J’étais jeune, j’avais quatorze ans, j’étais berger

13 Oct - 23 Déc 2017
Vernissage le 13 Oct 2017

L’exposition « J’étais jeune, j’avais quatorze ans, j’étais berger » à La Terrasse, à Nanterre, réunit des œuvres récentes et plus anciennes de Robert Milin. Ces films, photographies et sculptures sont reliés par des thèmes constants : la vie quotidienne dans des territoires donnés, le tissu social, la rencontre et l’expérience.

L’exposition « J’étais jeune, j’avais quatorze ans, j’étais berger » à La Terrasse, espace d’art de Nanterre, présente des films, photographies et sculptures de Robert Milin. Des œuvres récentes nées des séjours de l’artiste à Nanterre et d’autres plus anciennes, toutes traversées par les thèmes de la rencontre et de l’expérience.

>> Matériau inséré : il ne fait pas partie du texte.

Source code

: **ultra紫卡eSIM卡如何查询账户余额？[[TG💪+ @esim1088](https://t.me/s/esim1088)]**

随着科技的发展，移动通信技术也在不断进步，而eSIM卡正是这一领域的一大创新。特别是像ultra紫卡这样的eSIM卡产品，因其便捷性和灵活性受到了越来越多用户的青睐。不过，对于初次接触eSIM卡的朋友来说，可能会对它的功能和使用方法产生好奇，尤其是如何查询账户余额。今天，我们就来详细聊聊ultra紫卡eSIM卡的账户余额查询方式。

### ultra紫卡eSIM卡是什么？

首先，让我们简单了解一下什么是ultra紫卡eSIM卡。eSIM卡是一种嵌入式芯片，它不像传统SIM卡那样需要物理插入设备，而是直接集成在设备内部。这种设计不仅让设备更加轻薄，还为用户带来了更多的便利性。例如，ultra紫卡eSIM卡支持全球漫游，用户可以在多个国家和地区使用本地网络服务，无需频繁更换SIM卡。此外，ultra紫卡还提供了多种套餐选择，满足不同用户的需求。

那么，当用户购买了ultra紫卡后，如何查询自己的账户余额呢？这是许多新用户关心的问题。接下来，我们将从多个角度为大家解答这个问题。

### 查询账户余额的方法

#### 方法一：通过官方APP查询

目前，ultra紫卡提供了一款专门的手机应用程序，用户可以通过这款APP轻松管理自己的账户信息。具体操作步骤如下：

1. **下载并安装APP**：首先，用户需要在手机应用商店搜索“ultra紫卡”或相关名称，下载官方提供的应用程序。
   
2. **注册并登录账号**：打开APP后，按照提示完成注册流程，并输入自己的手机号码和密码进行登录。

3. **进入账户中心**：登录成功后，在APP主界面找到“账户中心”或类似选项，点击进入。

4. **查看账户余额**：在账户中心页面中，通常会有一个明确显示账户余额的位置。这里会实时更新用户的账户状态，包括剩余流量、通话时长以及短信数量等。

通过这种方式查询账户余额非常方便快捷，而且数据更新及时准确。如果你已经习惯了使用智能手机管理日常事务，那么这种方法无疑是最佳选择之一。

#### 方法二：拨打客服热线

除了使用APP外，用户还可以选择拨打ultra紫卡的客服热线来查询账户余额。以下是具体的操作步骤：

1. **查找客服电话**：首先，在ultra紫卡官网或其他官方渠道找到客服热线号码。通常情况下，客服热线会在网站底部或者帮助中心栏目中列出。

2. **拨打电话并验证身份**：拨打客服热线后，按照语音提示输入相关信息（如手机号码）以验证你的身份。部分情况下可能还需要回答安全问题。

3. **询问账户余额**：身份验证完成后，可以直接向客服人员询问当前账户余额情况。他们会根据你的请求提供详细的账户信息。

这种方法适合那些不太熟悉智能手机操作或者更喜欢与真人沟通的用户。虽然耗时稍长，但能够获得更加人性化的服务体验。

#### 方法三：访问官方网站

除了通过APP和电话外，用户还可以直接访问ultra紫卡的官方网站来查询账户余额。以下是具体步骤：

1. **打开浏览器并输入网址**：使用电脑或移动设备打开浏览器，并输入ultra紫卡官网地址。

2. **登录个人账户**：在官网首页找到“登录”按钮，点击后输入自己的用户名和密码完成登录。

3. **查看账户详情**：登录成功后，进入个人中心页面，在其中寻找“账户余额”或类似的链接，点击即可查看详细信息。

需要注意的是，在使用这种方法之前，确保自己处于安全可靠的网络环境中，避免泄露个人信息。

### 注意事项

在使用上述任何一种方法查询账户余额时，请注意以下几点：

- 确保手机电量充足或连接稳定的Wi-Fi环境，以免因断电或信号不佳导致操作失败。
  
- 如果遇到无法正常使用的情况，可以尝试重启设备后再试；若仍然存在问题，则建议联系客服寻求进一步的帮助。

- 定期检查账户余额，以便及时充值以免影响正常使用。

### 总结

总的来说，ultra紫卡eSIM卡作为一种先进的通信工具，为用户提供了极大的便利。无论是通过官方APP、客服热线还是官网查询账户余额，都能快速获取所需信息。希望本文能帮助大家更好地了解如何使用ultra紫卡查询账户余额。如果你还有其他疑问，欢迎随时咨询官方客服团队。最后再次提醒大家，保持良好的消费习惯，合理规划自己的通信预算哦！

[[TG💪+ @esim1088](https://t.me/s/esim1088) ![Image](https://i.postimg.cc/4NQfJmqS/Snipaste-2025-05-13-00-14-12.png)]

Robert Milin observe les territoires et leurs habitants

L’exposition réunit un corpus polymorphe de films, photographies et sculptures de Robert Milin, dont plusieurs œuvres récentes que l’artiste a réalisées lors de ses réguliers passages à Nanterre, depuis sa première venue fin 2012. Leur contexte créatif revêt une grande importance pour les œuvres de Robert Milin qui se nourrissent du quotidien des habitants de territoires donnés, explorent l’opposition entre les espaces privés et publics et épousent les rythmes et les modes de fonctionnement des individus et groupes qui y participent, de leurs relations sociales et des lieux de vie observés.

Les vidéos et films réalisés à Nanterre font donc entendre ses habitants. La vidéo Les silences dresse le portrait de bénévoles qui exercent dans cette ville. On découvre également l’œuvre mêlant vidéo, sons, photographies et textes J’étais jeune, j’avais quatorze, j’étais berger. Le film L’art les gens l’artiste s’inscrit quant à lui dans un questionnement sur son propre travail : en 2015, Robert Milin est reparti à la rencontre des personnes avec lesquelles il a collaboré depuis 1991, dans des œuvres qui reflètent leur pratique quotidienne, qu’ils soient simples habitants, jardiniers ou cyclistes, et il recueille leur avis sur cette expérience.

L’œuvre de Robert Milin, sous le signe de la rencontre et de l’expérience

Des œuvres plus anciennes permettent d’observer la constance d’une démarche qui repose toujours sur la rencontre et l’expérience. On redécouvre ainsi le projet au long cours Les correspondances de Gérard Margerite, mêlant lettres et  photographies autour d’un personnage fictif inventé par Robert Milin, ou encore l’installation Mon prénom signifie septembre, réalisée en 2009 dans le quartier des Etats-Unis à Lyon 8 et celui de Montmousseau à Vénissieux, où Robert Milin est allé à la rencontre des habitants pour montrer le décalage qui existe entre la réalité des populations stigmatisées et l’image qu’en renvoient les médias.